Até quando os descontentes vão aturar os desvios criminosos do governo de Michel Temer?

jantando
O jantar temerista da PEC ou quando nós viramos o prato principal – fotomontagem: http://www.pragmatismopolitico.com.br

A capital mineira não se chama Belo Horizonte por acaso. BH é cercada (parcialmente) pela Serra do Curral.

A serra está sendo destruída por “empreendimentos imobiliários” e por trilheiros de motos – esses caras deveriam estar presos.

Havia (creio que exista ainda) um grupo de trilheiros a pé. Fiz algumas incursões com essa gente para desfrutar de parte das belezas naturais das Gerais.

Não são trilhas difíceis. Há uma ou outra subida ou descida mais íngremes, mas nada que assuste.

Num sábado (naquelas raras folgas que a gente tem nos jornais em que trabalha) um sujeito que participava do grupo disse que aquele tipo de excursão não era para gente como nós dois.

Sem querer ser pedante, mas mesmo assim sendo, disse que falasse por ele e não por mim.

Grosso modo caminho desde os 9 anos depois que li um pequeno texto de um médico cardiologista canadense defendendo que os exercícios naturais dos seres humanos são a caminhada e a natação.

Claro que aos 67 anos, com 100/102 quilos e um tabagismo inveterado não estou mais “com essa bola toda” para esse tipo de trilha. Mas ainda mantenho minha rotina de 5 km por dia.

Serve para suar e desintoxicar um pouco os pulmões.

Além do meu orgulho de caminhante ferido, outra coisa me chamou a atenção na fala de meu companheiro de caminhada: nela estava embutida que a empresa que nos levou negou a informação de que a trilha “era difícil”.

Não era e não negou qualquer informação, muito pelo contrário.

Das incapacidades

Na nossa pressa (para mim incompreensível) não costumamos ler os manuais que vêm junto aos aparelhos que adquirimos, não pesquisamos sobre os lugares que vamos a trabalho e a passeio, não roteirizamos nossas viagens e até vamos às ruas gritar, xingar e bater panelas contra governos, os quais, a rigor, nem ao menos conhecemos e mal sabemos o que ele fez ou deixou de fazer.

Esses descuidos quase sempre nos causam problemas, quando não, nos são catastróficos.

Em seus 13 anos e poucos meses de governo o PT se envolveu em alguma das “histórias mais cabeludas” da República.

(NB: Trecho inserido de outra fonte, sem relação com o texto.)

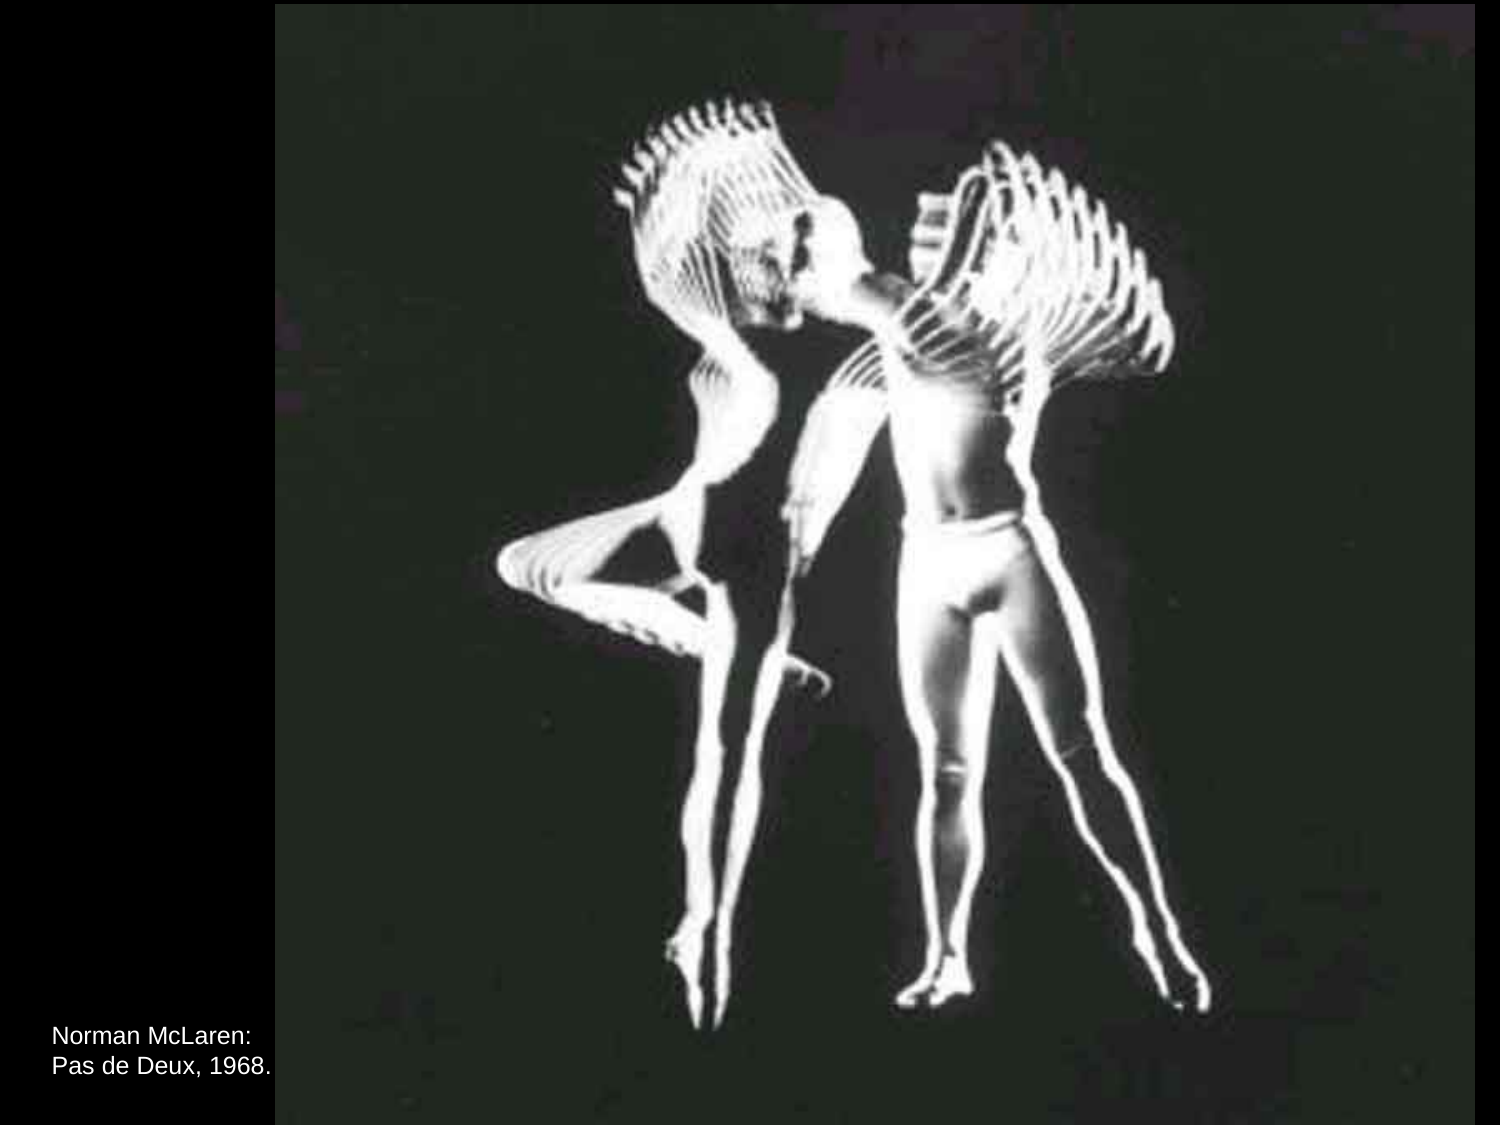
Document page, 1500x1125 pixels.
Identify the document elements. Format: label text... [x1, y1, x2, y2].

text_box Norman McLaren: Pas de Deux, 1968. [36, 1012, 269, 1088]
picture [274, 4, 1476, 1125]
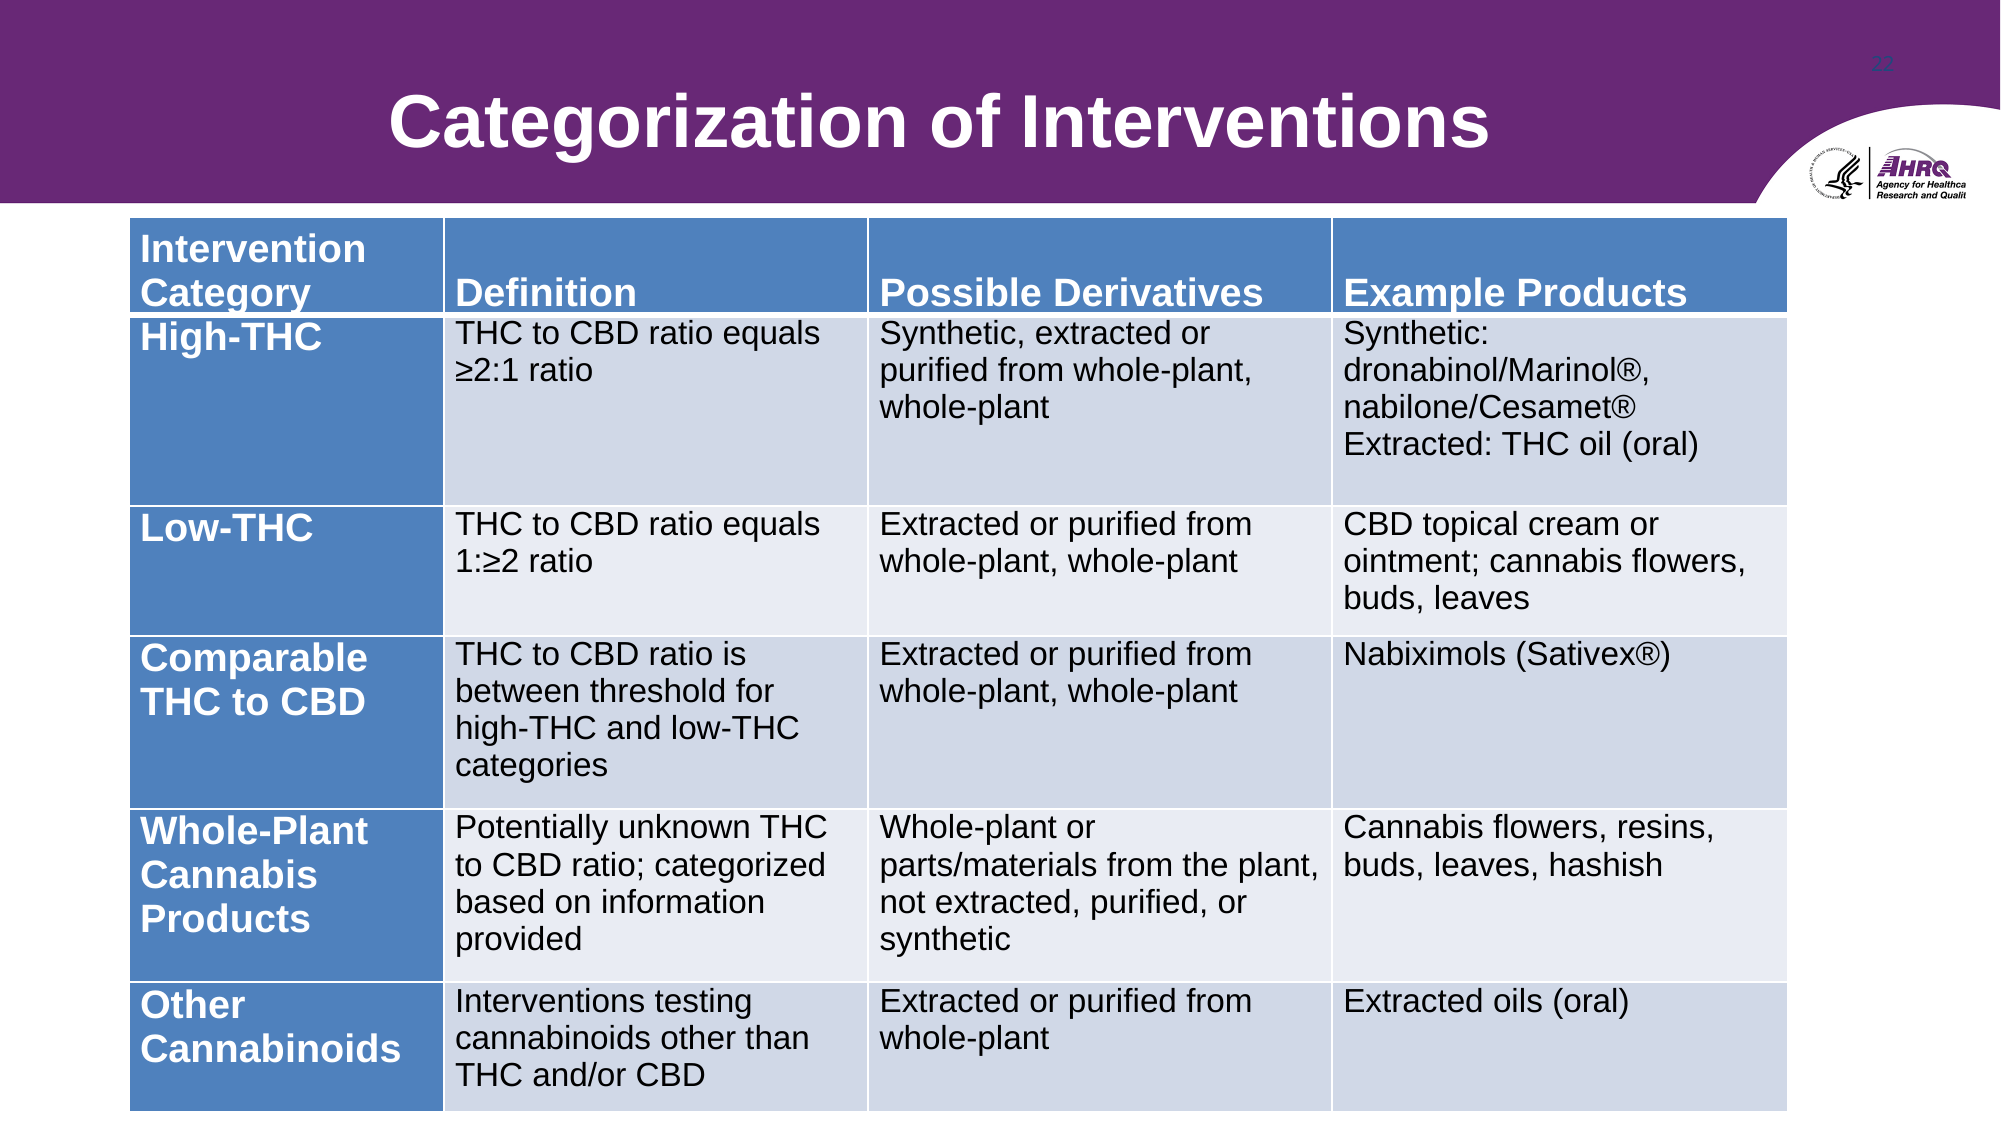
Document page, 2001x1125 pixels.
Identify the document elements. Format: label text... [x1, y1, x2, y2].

table_header Example Products [1333, 218, 1787, 312]
table_cell Extracted or purified from whole-plant, whole-plant [869, 637, 1331, 808]
table_cell Extracted or purified from whole-plant [869, 983, 1331, 1111]
table_cell Extracted oils (oral) [1333, 983, 1787, 1111]
table_cell CBD topical cream or ointment; cannabis flowers, buds, leaves [1333, 507, 1787, 635]
table_cell Extracted or purified from whole-plant, whole-plant [869, 507, 1331, 635]
table_header Possible Derivatives [869, 218, 1331, 312]
table_cell High-THC [130, 318, 443, 505]
table_cell THC to CBD ratio equals ≥2:1 ratio [445, 318, 867, 505]
table_cell Synthetic: dronabinol/Marinol®, nabilone/Cesamet® Extracted: THC oil (oral) [1333, 318, 1787, 505]
table_cell THC to CBD ratio is between threshold for high-THC and low-THC categories [445, 637, 867, 808]
table_header Definition [445, 218, 867, 312]
table_cell Other Cannabinoids [130, 983, 443, 1111]
table_cell Potentially unknown THC to CBD ratio; categorized based on information provided [445, 810, 867, 981]
table_cell THC to CBD ratio equals 1:≥2 ratio [445, 507, 867, 635]
table_cell Cannabis flowers, resins, buds, leaves, hashish [1333, 810, 1787, 981]
table_header Intervention Category [130, 218, 443, 312]
table_cell Synthetic, extracted or purified from whole-plant, whole-plant [869, 318, 1331, 505]
table_cell Comparable THC to CBD [130, 637, 443, 808]
table_cell Low-THC [130, 507, 443, 635]
table_cell Whole-plant or parts/materials from the plant, not extracted, purified, or synthetic [869, 810, 1331, 981]
table_cell Nabiximols (Sativex®) [1333, 637, 1787, 808]
table_cell Whole-Plant Cannabis Products [130, 810, 443, 981]
table_cell Interventions testing cannabinoids other than THC and/or CBD [445, 983, 867, 1111]
title Categorization of Interventions [373, 58, 1610, 175]
picture [0, 0, 2001, 1125]
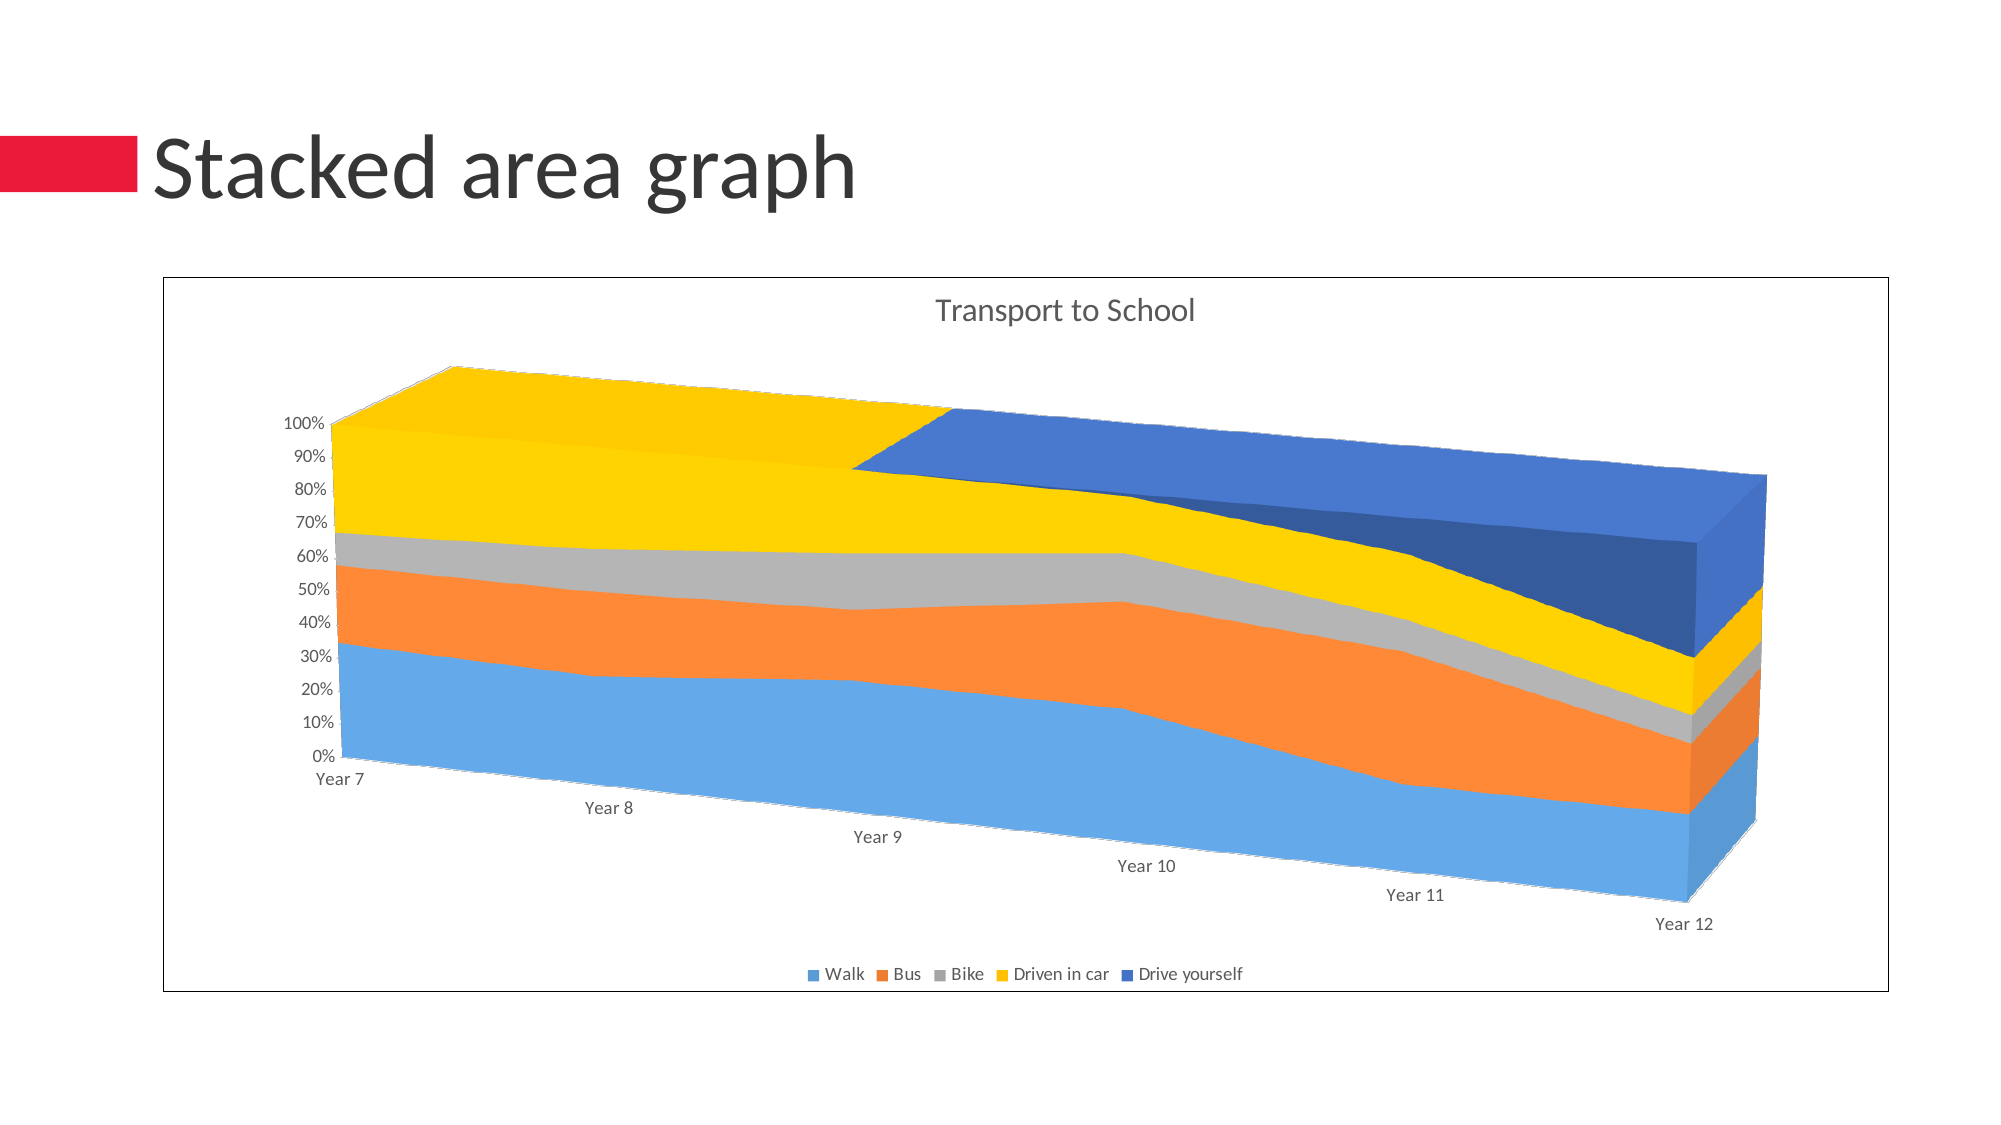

Mas nada muito diferente daquelas nas quais se envolveu FHC em seus 8 anos de governo, e muito menos (PT e FHC) que as tramoias urdidas durante os 21 anos de ditadura militar.

Se o PT deve pagar pelo que fez (e também por aquilo que deixou de fazer) não é caso aqui de transferir responsabilidades ou de justificar um desmando por outros desmandos anteriormente cometidos.

A questão aqui, a rigor, também, está, principalmente, em nossa inépcia em perceber o que viria pela frente, depois da queda de um governo eleito pelo povo.

E nem demorou tanto assim, pois a guinada conservadora e antipopular já se iniciou durante o interinato de Michel Temer, coisa que, daqui para frente, só tenderá a se agravar, agravamento que promete ser mais agudo ainda, dependendo do resultado das urnas em 2018.

Nem nos casos dos pobres/miseráveis e remediados é que quero tocar neste espaço.

O que chama a atenção é a classe média que em boa escala foi largamente beneficiada (acrescentaria: mais beneficiada) que os miseráveis durante o lulo-petismo.

Se essa gente acha que num passe de mágica a inflação vai estancar, os empregos e os investimentos vão retornar, as passagens de avião vão baixar e o acesso aos bens públicos (escola e saúde de qualidade, por exemplo) vão se concretizar creio que esteja na hora de reler ou de ler pela primeira vez o manual de instrução.

Vai adiantar muito não, pois a merda já está pronta e posta em nossas mesas.

Mas quem sabe sirva para alguma coisa em outubro de 2018.